──────── Dataset excerpts ────────
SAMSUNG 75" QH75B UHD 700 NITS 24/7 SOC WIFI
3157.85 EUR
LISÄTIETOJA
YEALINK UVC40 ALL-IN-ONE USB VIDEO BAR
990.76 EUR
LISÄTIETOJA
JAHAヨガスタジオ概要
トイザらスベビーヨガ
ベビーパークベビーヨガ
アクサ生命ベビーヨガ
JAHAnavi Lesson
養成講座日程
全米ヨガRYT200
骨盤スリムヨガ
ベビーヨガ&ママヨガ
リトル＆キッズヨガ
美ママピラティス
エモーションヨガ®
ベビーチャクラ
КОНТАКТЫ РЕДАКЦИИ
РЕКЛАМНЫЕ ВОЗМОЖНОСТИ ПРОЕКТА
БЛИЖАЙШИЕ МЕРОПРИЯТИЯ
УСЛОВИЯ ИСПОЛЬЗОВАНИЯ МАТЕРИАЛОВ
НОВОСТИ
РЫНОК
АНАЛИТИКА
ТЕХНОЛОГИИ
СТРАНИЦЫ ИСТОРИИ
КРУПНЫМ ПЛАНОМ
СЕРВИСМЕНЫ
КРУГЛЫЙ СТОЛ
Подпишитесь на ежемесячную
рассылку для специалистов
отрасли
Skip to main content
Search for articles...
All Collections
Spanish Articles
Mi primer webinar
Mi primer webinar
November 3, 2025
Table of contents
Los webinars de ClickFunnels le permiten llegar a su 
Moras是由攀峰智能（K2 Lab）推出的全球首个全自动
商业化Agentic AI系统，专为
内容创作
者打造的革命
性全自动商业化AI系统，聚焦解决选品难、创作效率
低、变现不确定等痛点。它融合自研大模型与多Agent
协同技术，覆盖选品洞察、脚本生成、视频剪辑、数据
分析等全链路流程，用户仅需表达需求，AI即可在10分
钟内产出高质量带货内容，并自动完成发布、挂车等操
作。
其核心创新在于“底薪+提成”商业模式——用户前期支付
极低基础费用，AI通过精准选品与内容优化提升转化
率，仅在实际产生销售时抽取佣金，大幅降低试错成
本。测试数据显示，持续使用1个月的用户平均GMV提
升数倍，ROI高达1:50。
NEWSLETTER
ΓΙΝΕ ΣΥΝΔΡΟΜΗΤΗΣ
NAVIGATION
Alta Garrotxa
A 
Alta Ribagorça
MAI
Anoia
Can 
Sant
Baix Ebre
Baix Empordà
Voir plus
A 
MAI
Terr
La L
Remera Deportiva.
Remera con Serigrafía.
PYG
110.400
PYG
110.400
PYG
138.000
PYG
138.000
────────
Goal of the exercise >> Whatever the number of entries above, each one is to be copied exactly.

Result of this task >>
SAMSUNG 75" QH75B UHD 700 NITS 24/7 SOC WIFI
3157.85 EUR
LISÄTIETOJA
YEALINK UVC40 ALL-IN-ONE USB VIDEO BAR
990.76 EUR
LISÄTIETOJA
JAHAヨガスタジオ概要
トイザらスベビーヨガ
ベビーパークベビーヨガ
アクサ生命ベビーヨガ
JAHAnavi Lesson
養成講座日程
全米ヨガRYT200
骨盤スリムヨガ
ベビーヨガ&ママヨガ
リトル＆キッズヨガ
美ママピラティス
エモーションヨガ®
ベビーチャクラ
КОНТАКТЫ РЕДАКЦИИ
РЕКЛАМНЫЕ ВОЗМОЖНОСТИ ПРОЕКТА
БЛИЖАЙШИЕ МЕРОПРИЯТИЯ
УСЛОВИЯ ИСПОЛЬЗОВАНИЯ МАТЕРИАЛОВ
НОВОСТИ
РЫНОК
АНАЛИТИКА
ТЕХНОЛОГИИ
СТРАНИЦЫ ИСТОРИИ
КРУПНЫМ ПЛАНОМ
СЕРВИСМЕНЫ
КРУГЛЫЙ СТОЛ
Подпишитесь на ежемесячную
рассылку для специалистов
отрасли
Skip to main content
Search for articles...
All Collections
Spanish Articles
Mi primer webinar
Mi primer webinar
November 3, 2025
Table of contents
Los webinars de ClickFunnels le permiten llegar a su 
Moras是由攀峰智能（K2 Lab）推出的全球首个全自动
商业化Agentic AI系统，专为
内容创作
者打造的革命
性全自动商业化AI系统，聚焦解决选品难、创作效率
低、变现不确定等痛点。它融合自研大模型与多Agent
协同技术，覆盖选品洞察、脚本生成、视频剪辑、数据
分析等全链路流程，用户仅需表达需求，AI即可在10分
钟内产出高质量带货内容，并自动完成发布、挂车等操
作。
其核心创新在于“底薪+提成”商业模式——用户前期支付
极低基础费用，AI通过精准选品与内容优化提升转化
率，仅在实际产生销售时抽取佣金，大幅降低试错成
本。测试数据显示，持续使用1个月的用户平均GMV提
升数倍，ROI高达1:50。
NEWSLETTER
ΓΙΝΕ ΣΥΝΔΡΟΜΗΤΗΣ
NAVIGATION
Alta Garrotxa
A 
Alta Ribagorça
MAI
Anoia
Can 
Sant
Baix Ebre
Baix Empordà
Voir plus
A 
MAI
Terr
La L
Remera Deportiva.
Remera con Serigrafía.
PYG
110.400
PYG
110.400
PYG
138.000
PYG
138.000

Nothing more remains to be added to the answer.